◆ **RECORDS SUPPLIED**

● ● ● ● ● ● ●

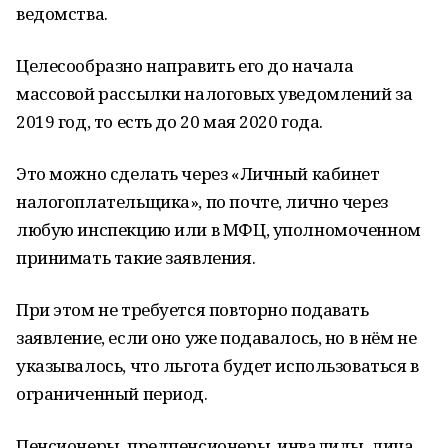
ведомства.
Целесообразно направить его до начала
массовой рассылки налоговых уведомлений за
2019 год, то есть до 20 мая 2020 года.
Это можно сделать через «Личный кабинет
налогоплательщика», по почте, лично через
любую инспекцию или в МФЦ, уполномоченном
принимать такие заявления.
При этом не требуется повторно подавать
заявление, если оно уже подавалось, но в нём не
указывалось, что льгота будет использоваться в
ограниченный период.
Пенсионеры, предпенсионеры, инвалиды, лица,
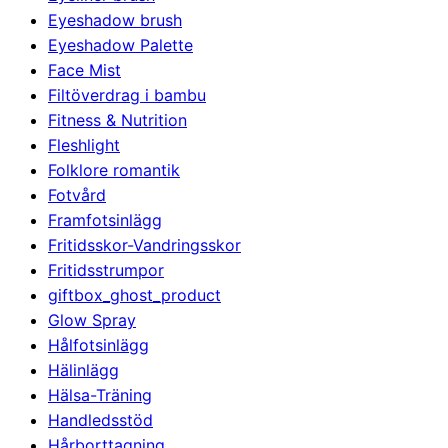
Eyeshadow brush
Eyeshadow Palette
Face Mist
Filtöverdrag i bambu
Fitness & Nutrition
Fleshlight
Folklore romantik
Fotvård
Framfotsinlägg
Fritidsskor-Vandringsskor
Fritidsstrumpor
giftbox_ghost_product
Glow Spray
Hålfotsinlägg
Hälinlägg
Hälsa-Träning
Handledsstöd
Hårborttagning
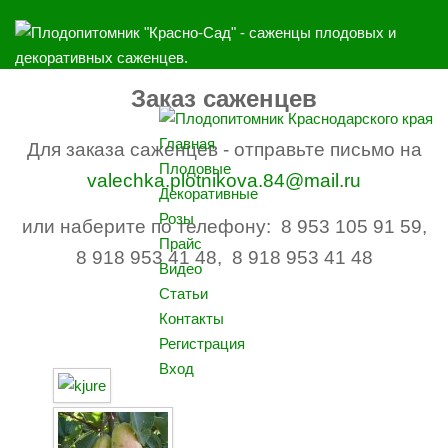
Заказ саженцев
Главная
Для заказа саженцев - отправьте письмо на
Плодовые
valechka.plotnikova.84@mail.ru
Декоративные
Розы
или наберите по телефону: 8 953 105 91 59,
Прайс
8 918 953 41 48, 8 918 953 41 48
Видео
Статьи
Контакты
Регистрация
Вход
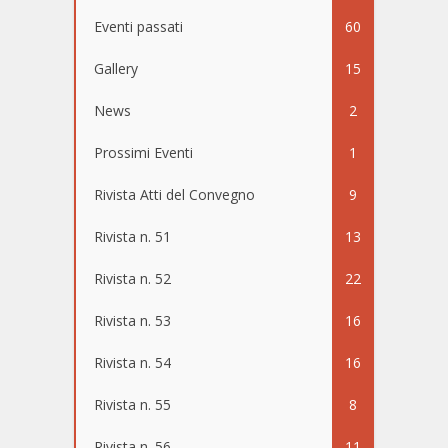
Eventi passati
60
Gallery
15
News
2
Prossimi Eventi
1
Rivista Atti del Convegno
9
Rivista n. 51
13
Rivista n. 52
22
Rivista n. 53
16
Rivista n. 54
16
Rivista n. 55
8
Rivista n. 56
11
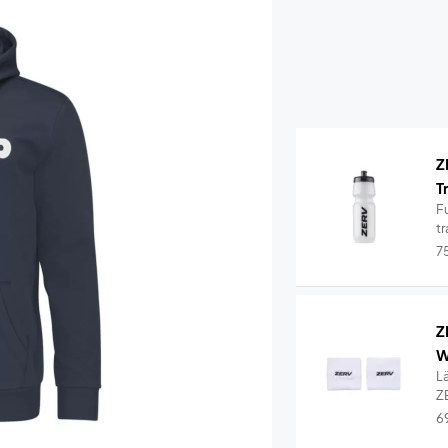
Z
T
Fu
tr
7
Z
W
L
Z
6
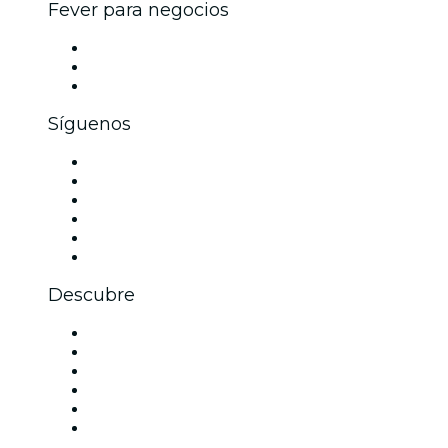
Fever para negocios
Eventos privados y boletos de grupo
Beneficios corporativos
Tarjetas y cupones de regalo corporativos
Síguenos
Facebook
X (Twitter)
Instagram
TikTok
LinkedIn
Youtube
Descubre
Locales y espacios de eventos en Dallas
Estados Unidos
Hoy
Mañana
Esta semana
Este fin de semana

● ● ● ● ● ● ●

◆ **EXERCISE AIM**
Whichever lines of the data include the word "Eyeshadow", pull them out.

◆ **FINAL ANSWER**
Eyeshadow brush
Eyeshadow Palette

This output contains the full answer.